▶ _PROBLEM STATEMENT_
Retype each entry below precisely as it reads.

************

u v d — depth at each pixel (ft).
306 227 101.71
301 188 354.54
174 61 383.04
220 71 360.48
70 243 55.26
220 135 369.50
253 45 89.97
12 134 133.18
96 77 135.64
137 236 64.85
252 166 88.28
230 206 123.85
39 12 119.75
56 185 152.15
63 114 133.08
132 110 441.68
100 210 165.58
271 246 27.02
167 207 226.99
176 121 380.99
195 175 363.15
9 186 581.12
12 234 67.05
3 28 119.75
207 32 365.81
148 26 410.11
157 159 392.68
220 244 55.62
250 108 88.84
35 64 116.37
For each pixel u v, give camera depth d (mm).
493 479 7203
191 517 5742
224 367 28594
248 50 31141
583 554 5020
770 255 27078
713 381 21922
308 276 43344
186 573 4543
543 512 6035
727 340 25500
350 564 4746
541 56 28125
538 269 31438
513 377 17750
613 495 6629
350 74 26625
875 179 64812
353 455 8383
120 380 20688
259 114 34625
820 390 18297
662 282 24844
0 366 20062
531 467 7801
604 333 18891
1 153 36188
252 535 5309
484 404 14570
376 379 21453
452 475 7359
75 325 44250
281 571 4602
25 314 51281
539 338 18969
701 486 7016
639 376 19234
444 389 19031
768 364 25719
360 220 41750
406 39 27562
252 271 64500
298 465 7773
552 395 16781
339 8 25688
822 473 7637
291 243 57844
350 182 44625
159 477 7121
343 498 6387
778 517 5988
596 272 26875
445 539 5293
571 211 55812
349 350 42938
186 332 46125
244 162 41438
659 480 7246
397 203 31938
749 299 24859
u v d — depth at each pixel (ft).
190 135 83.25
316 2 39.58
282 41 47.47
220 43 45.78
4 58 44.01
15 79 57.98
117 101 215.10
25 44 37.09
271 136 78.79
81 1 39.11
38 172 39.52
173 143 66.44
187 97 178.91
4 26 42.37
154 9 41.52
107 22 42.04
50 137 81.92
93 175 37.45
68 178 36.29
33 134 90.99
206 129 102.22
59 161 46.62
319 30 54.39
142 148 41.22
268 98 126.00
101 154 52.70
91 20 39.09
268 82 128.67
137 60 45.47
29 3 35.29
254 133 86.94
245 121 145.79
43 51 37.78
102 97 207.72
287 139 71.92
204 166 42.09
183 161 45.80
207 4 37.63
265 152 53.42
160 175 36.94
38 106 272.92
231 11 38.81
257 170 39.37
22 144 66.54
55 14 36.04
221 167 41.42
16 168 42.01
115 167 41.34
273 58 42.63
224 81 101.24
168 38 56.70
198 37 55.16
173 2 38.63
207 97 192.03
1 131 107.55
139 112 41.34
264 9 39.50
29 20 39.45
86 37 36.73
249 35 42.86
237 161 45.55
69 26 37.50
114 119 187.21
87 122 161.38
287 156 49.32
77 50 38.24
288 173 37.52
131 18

************

▶ _ANSWER FOR THIS EXERCISE_
u v d — depth at each pixel (ft).
306 227 101.71
301 188 354.54
174 61 383.04
220 71 360.48
70 243 55.26
220 135 369.50
253 45 89.97
12 134 133.18
96 77 135.64
137 236 64.85
252 166 88.28
230 206 123.85
39 12 119.75
56 185 152.15
63 114 133.08
132 110 441.68
100 210 165.58
271 246 27.02
167 207 226.99
176 121 380.99
195 175 363.15
9 186 581.12
12 234 67.05
3 28 119.75
207 32 365.81
148 26 410.11
157 159 392.68
220 244 55.62
250 108 88.84
35 64 116.37
For each pixel u v, give camera depth d (mm).
493 479 7203
191 517 5742
224 367 28594
248 50 31141
583 554 5020
770 255 27078
713 381 21922
308 276 43344
186 573 4543
543 512 6035
727 340 25500
350 564 4746
541 56 28125
538 269 31438
513 377 17750
613 495 6629
350 74 26625
875 179 64812
353 455 8383
120 380 20688
259 114 34625
820 390 18297
662 282 24844
0 366 20062
531 467 7801
604 333 18891
1 153 36188
252 535 5309
484 404 14570
376 379 21453
452 475 7359
75 325 44250
281 571 4602
25 314 51281
539 338 18969
701 486 7016
639 376 19234
444 389 19031
768 364 25719
360 220 41750
406 39 27562
252 271 64500
298 465 7773
552 395 16781
339 8 25688
822 473 7637
291 243 57844
350 182 44625
159 477 7121
343 498 6387
778 517 5988
596 272 26875
445 539 5293
571 211 55812
349 350 42938
186 332 46125
244 162 41438
659 480 7246
397 203 31938
749 299 24859
u v d — depth at each pixel (ft).
190 135 83.25
316 2 39.58
282 41 47.47
220 43 45.78
4 58 44.01
15 79 57.98
117 101 215.10
25 44 37.09
271 136 78.79
81 1 39.11
38 172 39.52
173 143 66.44
187 97 178.91
4 26 42.37
154 9 41.52
107 22 42.04
50 137 81.92
93 175 37.45
68 178 36.29
33 134 90.99
206 129 102.22
59 161 46.62
319 30 54.39
142 148 41.22
268 98 126.00
101 154 52.70
91 20 39.09
268 82 128.67
137 60 45.47
29 3 35.29
254 133 86.94
245 121 145.79
43 51 37.78
102 97 207.72
287 139 71.92
204 166 42.09
183 161 45.80
207 4 37.63
265 152 53.42
160 175 36.94
38 106 272.92
231 11 38.81
257 170 39.37
22 144 66.54
55 14 36.04
221 167 41.42
16 168 42.01
115 167 41.34
273 58 42.63
224 81 101.24
168 38 56.70
198 37 55.16
173 2 38.63
207 97 192.03
1 131 107.55
139 112 41.34
264 9 39.50
29 20 39.45
86 37 36.73
249 35 42.86
237 161 45.55
69 26 37.50
114 119 187.21
87 122 161.38
287 156 49.32
77 50 38.24
288 173 37.52
131 18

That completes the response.